Nous ne détruisons pas seulement la Biosphère et le climat, ainsi que la santé et la tranquillité des gens, par inadvertance, nous subsidions massivement cette destruction avec l’argent public : transport en voiture, en avion, chauffage mazout, éclairage public, alimentation carnée, étalement urbain, achat d’équipements sont, d’un point de vue économique, massivement « subsidiés », dans le sens où leurs externalités négatives ne sont pas internalisées, ou dans le sens propre. Par ailleurs, les alternatives durables sont, d’un point de vue économique, massivement « taxées », dans le sens où leurs externalités positives ne sont pas internalisées, ou dans le sens propre. Tous les domaines précités jouissent comparativement de beaucoup plus de moyens publics (RH, budgets publics, investissements privés, R&D, accompagnement public, espace médiatique, etc.) que les alternatives correspondantes de transition.
Le fait que je paie mes impôts et que je roule en vélo dans une infrastructure qui veut ma mort, est une forme de « taxation » indue. Le fait que mon voisin prenne l’avion pour aller en weekend à Ibiza 3 jours avec Ryanair à bas prix, est une forme de « subsidiation » indue.
De nombreuses ONG et initiatives de transition locale vivotent avec quelques permanents, de nombreux burnouts et une incertitude quant à leur financement futur.

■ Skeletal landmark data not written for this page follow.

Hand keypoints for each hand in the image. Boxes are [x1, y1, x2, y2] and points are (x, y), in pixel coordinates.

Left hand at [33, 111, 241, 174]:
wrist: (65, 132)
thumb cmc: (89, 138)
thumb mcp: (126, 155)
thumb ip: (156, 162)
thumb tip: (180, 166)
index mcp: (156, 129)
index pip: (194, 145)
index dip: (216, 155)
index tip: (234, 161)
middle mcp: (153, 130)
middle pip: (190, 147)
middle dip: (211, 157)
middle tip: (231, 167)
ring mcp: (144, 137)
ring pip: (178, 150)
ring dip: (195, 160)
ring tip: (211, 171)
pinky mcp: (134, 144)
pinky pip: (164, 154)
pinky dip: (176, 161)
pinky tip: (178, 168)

Alors que si on prenait la transition au sérieux, chaque pays se doterait d’une Agence nationale de la transition écologique et solidaire, avec un budget de plusieurs milliards et des milliers d’employés déployés partout sur le territoire, pour accompagner la transition. En face, chez la concurrence, additionnez les moyens de la R&D, des investissements, des lobbyistes du complexe automobile, du complexe agro-alimentaire (dont celui de la viande) et du complexe de la construction (et de la villa 4 façades T&P). Moyens privés ET publics !

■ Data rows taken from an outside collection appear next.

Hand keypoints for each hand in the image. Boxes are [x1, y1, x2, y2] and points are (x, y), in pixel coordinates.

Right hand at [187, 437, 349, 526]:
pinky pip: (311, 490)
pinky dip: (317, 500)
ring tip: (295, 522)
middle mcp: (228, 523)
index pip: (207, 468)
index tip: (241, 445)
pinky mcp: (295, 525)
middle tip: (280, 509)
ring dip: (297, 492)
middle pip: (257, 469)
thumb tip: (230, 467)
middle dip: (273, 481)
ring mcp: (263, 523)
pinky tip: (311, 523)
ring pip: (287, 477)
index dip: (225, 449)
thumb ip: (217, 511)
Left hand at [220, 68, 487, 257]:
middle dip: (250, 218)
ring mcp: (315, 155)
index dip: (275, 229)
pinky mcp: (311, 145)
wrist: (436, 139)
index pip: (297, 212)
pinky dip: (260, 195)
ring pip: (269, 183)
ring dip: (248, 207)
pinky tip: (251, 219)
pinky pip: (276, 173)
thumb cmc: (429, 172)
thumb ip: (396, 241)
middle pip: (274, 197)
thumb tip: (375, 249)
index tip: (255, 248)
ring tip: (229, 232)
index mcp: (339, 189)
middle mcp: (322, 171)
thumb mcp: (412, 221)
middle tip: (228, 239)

Comparez les milliards investis dans l’aviation via des subsides publics aux aéroports et aux centres logistiques, et les moyens misérables consacrés aux pistes cyclables. L’investissement dans l’infrastructure/R&D/accompagnement/appui dans le logement/mobilité/alimentation (pour reprendre 3 domaines majeurs d’émissions de GES), est une gigantesque opération de « non internalisation des externalités », puisqu’on privilégie l’investissement dans les « solutions du passé » plutôt que dans celles du futur.

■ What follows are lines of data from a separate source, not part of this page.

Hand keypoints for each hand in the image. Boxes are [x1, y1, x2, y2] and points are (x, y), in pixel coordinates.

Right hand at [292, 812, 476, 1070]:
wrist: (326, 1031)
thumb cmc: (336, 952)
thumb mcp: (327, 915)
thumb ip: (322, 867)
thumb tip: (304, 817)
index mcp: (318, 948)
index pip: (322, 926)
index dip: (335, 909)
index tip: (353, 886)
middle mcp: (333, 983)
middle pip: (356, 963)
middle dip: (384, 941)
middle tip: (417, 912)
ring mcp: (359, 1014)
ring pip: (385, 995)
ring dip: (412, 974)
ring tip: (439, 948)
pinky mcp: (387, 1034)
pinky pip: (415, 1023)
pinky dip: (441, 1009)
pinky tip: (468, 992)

Je comprends parfois les économistes classiques quand ils disent : en fait, nous, on a la solution depuis longtemps : le problème environnemental serait réglé depuis longtemps si on appliquait nos théories : c’est-à-dire si on internalisait les coûts et bénéfices externes dans les prix.
On voit bien que c’est très très très loin d’être le cas. La simple application des principes des théories économiques classiques suffirait déjà à faire baisser les émissions : ainsi taxer le kérozène et le chauffage mazout comme les autres carburants (ça irait évidemment de part avec des aides à l’isolation massives)
Bref, le test de réalité de la transition écologique et solidaire, c’est le budget de l’État, des pouvoirs publics et leur fiscalité. Tout citoyen devrait exiger qu’on lui présente deux colonnes dans le budget et les impôts : colonne 1) budget ou impôt qui contribue à la destruction de la Biosphère 2) budget ou impôt qui contribue à la protection de la Biosphère. Et se demander ensuite : combien de milliards dans la colonne 1), combien de milliards dans la colonne 2) ? Cela donnerait une idée immédiate, même si grossière, du rapport de force entre « drivers de la catastrophe environnementale, économique et sociale » et « drivers de la transition écologique et solidaire ». Le reste, les discours et les vœux pieux des politiques, me semblent du blabla. Et le citoyen ne doit pas s’y fier.